Who knew bagging groceries was the first step toward fame and fortune? Alex Lee, aka Alex from Target, dominated Internet conversations for the first half of November, landing the 16-year-old from Frisco, Texas, 700,000 new followers on Twitter and an appearance on Ellen. Why? Who knows. But our exclusive interview with the girl who took the photo that skittered across Twitter was one of our most well-read stories of the year. Also popular: a truly disturbing story about the crud that lives on and in your phone. Be afraid, be very afraid.

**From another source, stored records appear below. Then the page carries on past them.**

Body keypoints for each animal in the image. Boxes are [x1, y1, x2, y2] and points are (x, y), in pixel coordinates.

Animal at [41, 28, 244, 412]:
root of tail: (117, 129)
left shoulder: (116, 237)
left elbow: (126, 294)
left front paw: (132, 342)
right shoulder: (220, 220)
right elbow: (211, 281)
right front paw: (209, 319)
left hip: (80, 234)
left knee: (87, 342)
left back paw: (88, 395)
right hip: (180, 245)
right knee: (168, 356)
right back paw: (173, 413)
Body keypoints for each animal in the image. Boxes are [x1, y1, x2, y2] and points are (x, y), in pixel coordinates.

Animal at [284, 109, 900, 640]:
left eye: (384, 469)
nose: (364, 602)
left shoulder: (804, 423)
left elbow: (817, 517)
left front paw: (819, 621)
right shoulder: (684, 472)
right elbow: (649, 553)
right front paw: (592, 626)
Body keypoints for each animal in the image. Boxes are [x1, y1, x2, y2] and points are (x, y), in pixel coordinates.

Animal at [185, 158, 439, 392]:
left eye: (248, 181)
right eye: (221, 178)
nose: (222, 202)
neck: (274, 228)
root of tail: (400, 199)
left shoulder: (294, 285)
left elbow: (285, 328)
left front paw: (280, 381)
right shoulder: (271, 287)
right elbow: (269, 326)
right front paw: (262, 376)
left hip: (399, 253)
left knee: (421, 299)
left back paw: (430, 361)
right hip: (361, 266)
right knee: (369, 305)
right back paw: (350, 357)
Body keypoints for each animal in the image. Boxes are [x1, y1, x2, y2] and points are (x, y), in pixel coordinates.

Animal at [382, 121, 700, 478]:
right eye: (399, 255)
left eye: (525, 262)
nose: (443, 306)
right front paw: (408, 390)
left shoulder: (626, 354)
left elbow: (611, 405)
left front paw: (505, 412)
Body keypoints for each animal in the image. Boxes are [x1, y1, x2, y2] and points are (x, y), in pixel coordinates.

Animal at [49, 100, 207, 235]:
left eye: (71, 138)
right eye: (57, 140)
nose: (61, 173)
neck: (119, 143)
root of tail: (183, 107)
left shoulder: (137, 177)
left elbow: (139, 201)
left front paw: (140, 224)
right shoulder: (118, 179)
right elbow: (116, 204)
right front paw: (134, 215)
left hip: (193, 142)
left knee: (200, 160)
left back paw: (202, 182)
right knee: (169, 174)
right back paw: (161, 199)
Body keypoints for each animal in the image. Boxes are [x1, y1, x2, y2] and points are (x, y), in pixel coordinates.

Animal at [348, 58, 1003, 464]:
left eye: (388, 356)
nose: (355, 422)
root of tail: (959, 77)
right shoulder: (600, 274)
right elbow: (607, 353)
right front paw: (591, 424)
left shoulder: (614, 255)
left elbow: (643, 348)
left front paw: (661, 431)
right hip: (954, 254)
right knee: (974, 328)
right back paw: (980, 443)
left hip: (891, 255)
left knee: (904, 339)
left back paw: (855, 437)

DECEMBER: Hack to the future

Scene from 'The Interview'
Scene from 'The Interview'

Seth Rogen and James Franco. (Sony Pictures)

When an anonymous hacking group destroys your network and reveals all your dirty corporate laundry, that’s bad. But agreeing to the demand that you kill the movie that inspired the attack is going too far. The good news? In a Hollywood-style last minute plot twist, Sony agreed to release the film to independent theaters across the United States — and free speech was saved yet again. The bad news? Famed physicist Stephen Hawking warned that one day artificial intelligence might kill us all. Suddenly, a massive network hack attack doesn’t sound so bad.